START Source data
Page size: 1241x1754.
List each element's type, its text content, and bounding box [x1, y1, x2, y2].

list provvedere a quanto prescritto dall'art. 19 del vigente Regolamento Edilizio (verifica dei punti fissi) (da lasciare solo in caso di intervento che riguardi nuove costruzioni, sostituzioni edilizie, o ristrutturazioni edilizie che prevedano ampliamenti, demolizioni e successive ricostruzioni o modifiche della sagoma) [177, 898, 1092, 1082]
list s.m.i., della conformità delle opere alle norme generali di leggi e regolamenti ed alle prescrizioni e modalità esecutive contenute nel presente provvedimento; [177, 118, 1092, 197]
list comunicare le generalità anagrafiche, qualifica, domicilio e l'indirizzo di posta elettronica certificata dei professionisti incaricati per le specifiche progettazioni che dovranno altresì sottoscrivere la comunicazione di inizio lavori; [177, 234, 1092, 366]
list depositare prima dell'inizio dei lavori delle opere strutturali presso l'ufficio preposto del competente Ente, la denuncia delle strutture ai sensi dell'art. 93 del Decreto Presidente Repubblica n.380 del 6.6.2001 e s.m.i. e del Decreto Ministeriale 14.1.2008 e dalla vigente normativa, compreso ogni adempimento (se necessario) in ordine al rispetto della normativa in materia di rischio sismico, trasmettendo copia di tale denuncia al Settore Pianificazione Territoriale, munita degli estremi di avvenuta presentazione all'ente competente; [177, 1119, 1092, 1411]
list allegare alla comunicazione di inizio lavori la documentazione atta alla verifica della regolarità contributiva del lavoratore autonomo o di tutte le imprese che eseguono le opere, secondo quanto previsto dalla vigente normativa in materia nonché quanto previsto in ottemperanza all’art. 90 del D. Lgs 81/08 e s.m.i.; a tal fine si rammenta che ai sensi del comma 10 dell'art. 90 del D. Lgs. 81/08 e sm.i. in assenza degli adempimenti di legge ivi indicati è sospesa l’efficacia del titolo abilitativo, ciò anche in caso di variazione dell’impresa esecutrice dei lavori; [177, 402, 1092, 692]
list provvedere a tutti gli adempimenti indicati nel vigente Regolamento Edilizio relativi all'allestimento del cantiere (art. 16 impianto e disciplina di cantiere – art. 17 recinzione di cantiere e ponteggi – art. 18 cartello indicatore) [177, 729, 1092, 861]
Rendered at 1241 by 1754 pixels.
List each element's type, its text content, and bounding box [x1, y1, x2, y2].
END Source data
■ **What is required**: Please copy out everything in the entries from the line containing "list provvedere a quanto" down to the line containing "list comunicare le", keeping both of those lines and changing nothing.

■ **Solution to this task**:
list provvedere a quanto prescritto dall'art. 19 del vigente Regolamento Edilizio (verifica dei punti fissi) (da lasciare solo in caso di intervento che riguardi nuove costruzioni, sostituzioni edilizie, o ristrutturazioni edilizie che prevedano ampliamenti, demolizioni e successive ricostruzioni o modifiche della sagoma) [177, 898, 1092, 1082]
list s.m.i., della conformità delle opere alle norme generali di leggi e regolamenti ed alle prescrizioni e modalità esecutive contenute nel presente provvedimento; [177, 118, 1092, 197]
list comunicare le generalità anagrafiche, qualifica, domicilio e l'indirizzo di posta elettronica certificata dei professionisti incaricati per le specifiche progettazioni che dovranno altresì sottoscrivere la comunicazione di inizio lavori; [177, 234, 1092, 366]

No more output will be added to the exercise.